Conserved and non-conserved roles for Hh-signaling in PA development
Zebrafish PA skeletal defects in con/disp1 mutants resemble loss-of-function mutations to Shh in mouse [89, 90] and treatments with Shh-blocking-antibodies in chick embryos , indicating a conserved role for Hh-signaling in PA development. However, unlike in fish, the primary defect attributing to the loss of mouse and chick PA skeleton is a high degree of cell death in CNCC as they migrate into the pharyngeal pouches. Additionally in Shh-/- mouse, further cell death is seen in the pharyngeal pouch endoderm , indicating a pro-survival role for Hh-signaling in epithelial and mesenchymal facial tissue.

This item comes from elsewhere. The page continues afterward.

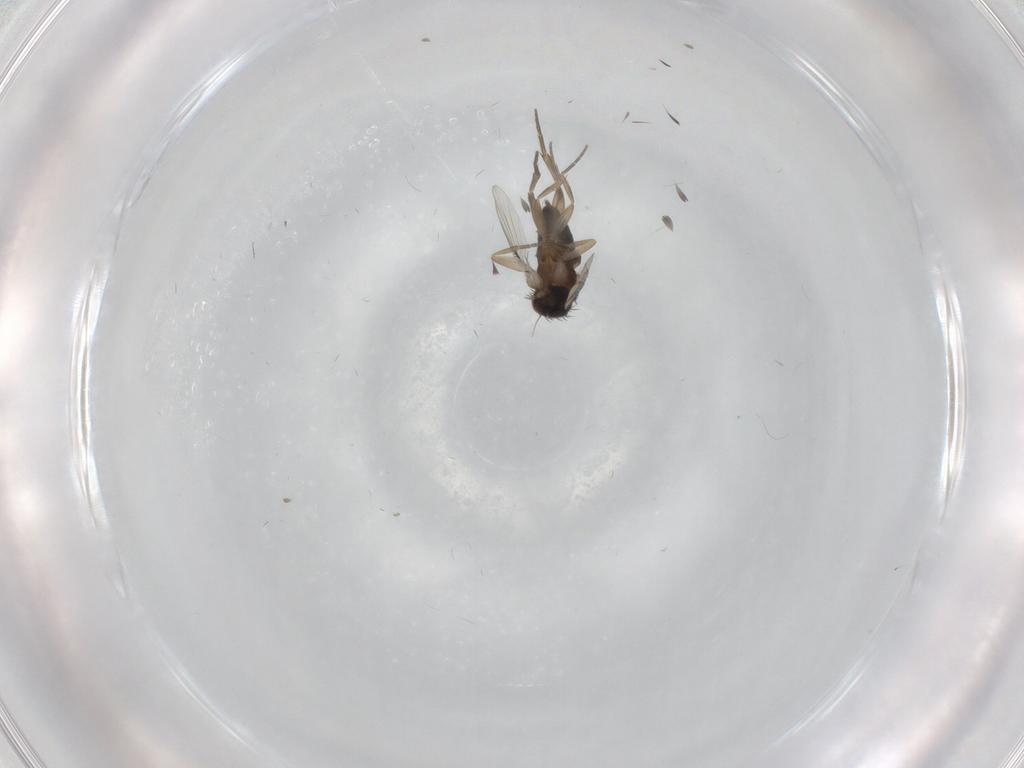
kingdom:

Hh-signaling may mediate its pro-chondrogenic (zebrafish) or pro-survival (mouse, chick) effects within CNCC through its influence on Sox9 gene activity. We noticed a strong correlation between the loss of sox9a expression in con/disp1 CNCC and the failure of those same cells to chondrify. In Shh-/- mouse there is a striking pattern of Sox9 gene expression loss in streaming CNCC just prior to cell death within the same regions . Inverse experiments, where ectopic Shh was used to stimulate mouse or human chondrocytes revealed that increased levels of Shh and downstream target genes in chondrocytes correlated with higher levels of Sox9 expression [91, 92]. In zebrafish, due to gene duplication there are two orthologs of Sox9, sox9a and sox9b, which are co-expressed in postmigratory-CNCC and they control chondrocyte morphogenesis and survival, respectively [13, 44, 93–95]. These roles are likely controlled by the single tetrapod Sox9 in higher vertebrates and can account for the cell death seen in these animals upon gene loss, whereas we show here that, for the most part, sox9b (survival) gene expression is independent of Hh-signaling in CNCC within the PA.